Certainly Dr. Pepperberg played the media like a fiddle, making her attractive as a “researcher” because of all the publicity she drew to that one bird. She laments Alex’s passing in many respects, surely, but partly because after over 25 years of training, Alex still had not had the chance to show the world what a genius he was:
Alex could pull together a few simple concepts. Show him a group of objects and he could tell you, “What color is wood and four-corner?” or, “What shape is paper and purple?” Dr. Pepperberg was hoping to train Alex to spin his own recursions, informing her that the nut was “in the blue cup that’s on the tray” or “in the yellow box on the chair.”
“I wish we had gotten further,” Dr. Pepperberg wrote in an e-mail message. “We were just beginning to get him to designate things like ‘in’ and ‘on.’ “
Fortunately, though, he did last long enough to have a human’s entire career built around him. Perhaps the two other parrots Pepperberg is training will achieve greater heights of language skill than Alex did.
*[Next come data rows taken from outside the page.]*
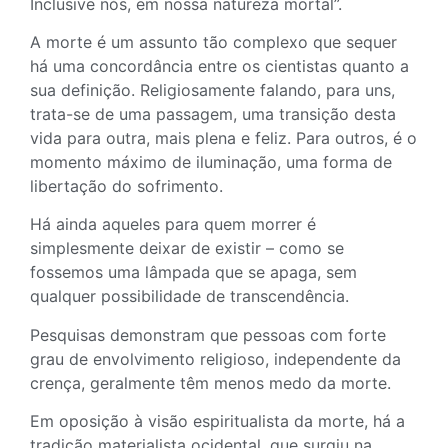
Inclusive nós, em nossa natureza mortal”.
A morte é um assunto tão complexo que sequer
há uma concordância entre os cientistas quanto a
sua definição. Religiosamente falando, para uns,
trata-se de uma passagem, uma transição desta
vida para outra, mais plena e feliz. Para outros, é o
momento máximo de iluminação, uma forma de
libertação do sofrimento.
Há ainda aqueles para quem morrer é
simplesmente deixar de existir – como se
fossemos uma lâmpada que se apaga, sem
qualquer possibilidade de transcendência.
Pesquisas demonstram que pessoas com forte
grau de envolvimento religioso, independente da
crença, geralmente têm menos medo da morte.
Em oposição à visão espiritualista da morte, há a
tradição materialista ocidental, que surgiu na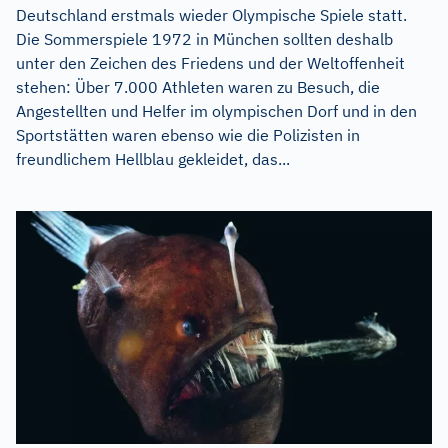
Deutschland erstmals wieder Olympische Spiele statt.
Die Sommerspiele 1972 in München sollten deshalb
unter den Zeichen des Friedens und der Weltoffenheit
stehen: Über 7.000 Athleten waren zu Besuch, die
Angestellten und Helfer im olympischen Dorf und in den
Sportstätten waren ebenso wie die Polizisten in
freundlichem Hellblau gekleidet, das...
Still, one cannot help but wonder why Dr. Pepperberg never seemed to last more than a few years at a given institution. Perhaps it was her uninterest in interacting with her colleagues, which seemed to indicate that she had nothing of value to learn from such an interaction. Perhaps when the novelty of her research wore off at a given institution, the realization finally dawned that her career’s work has added little of value to our body of scientific knowledge.
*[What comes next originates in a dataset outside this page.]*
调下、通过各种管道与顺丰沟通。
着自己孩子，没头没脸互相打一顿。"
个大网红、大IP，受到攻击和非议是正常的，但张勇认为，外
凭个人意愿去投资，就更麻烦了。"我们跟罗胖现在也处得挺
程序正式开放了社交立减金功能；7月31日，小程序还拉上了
Sample size is a critical issue in science. Data from one individual (or even three individuals) are marginally useful at best because there is so much variation among individuals. What if an alien came to earth and collected data about the linguistic abilities of humans based on conversations with only Franklin Roosevelt? What if its data were based on conversations with a high school drop out with an IQ of 60? (or President Bush? Sorry, couldn’t help that one.) Its conclusions would be quite different in the two cases.
Another problem with teaching animals English in order to draw conclusions about how their brain works is that we are testing them in a context that has no evolutionary relevance for their species. Ecologists and evolutionary biologists were interested in Alex’s data, given more study about African grey parrots social structure in their natural habitat – because “language” is all about communication with others of one’s same species. Unfortunately, although Dr. Pepperberg gave lip service to exploring such research directions in the future when that is what her colleagues wanted to hear, she never seemed much interested in actually pursuing that avenue (and a glance through her long reference list does not indicate any publications devoted to the parrots in the wild).
So people can argue forever about Alex’s true abilities, parsing his every word and knowing glance, but what biologist can really muster any interest in the conclusion of that discussion? It will tell us nothing about Comparative Psychology, because all we have is an inadequate sample size about an animal living in a cage in a lab, interacting mostly with humans. But perhaps the Language Scientists love all the hullabaloo for inspiring passionate discussions about whether and how any species other than humans can use language. Perhaps training Alex had some purpose after all, but it was not science.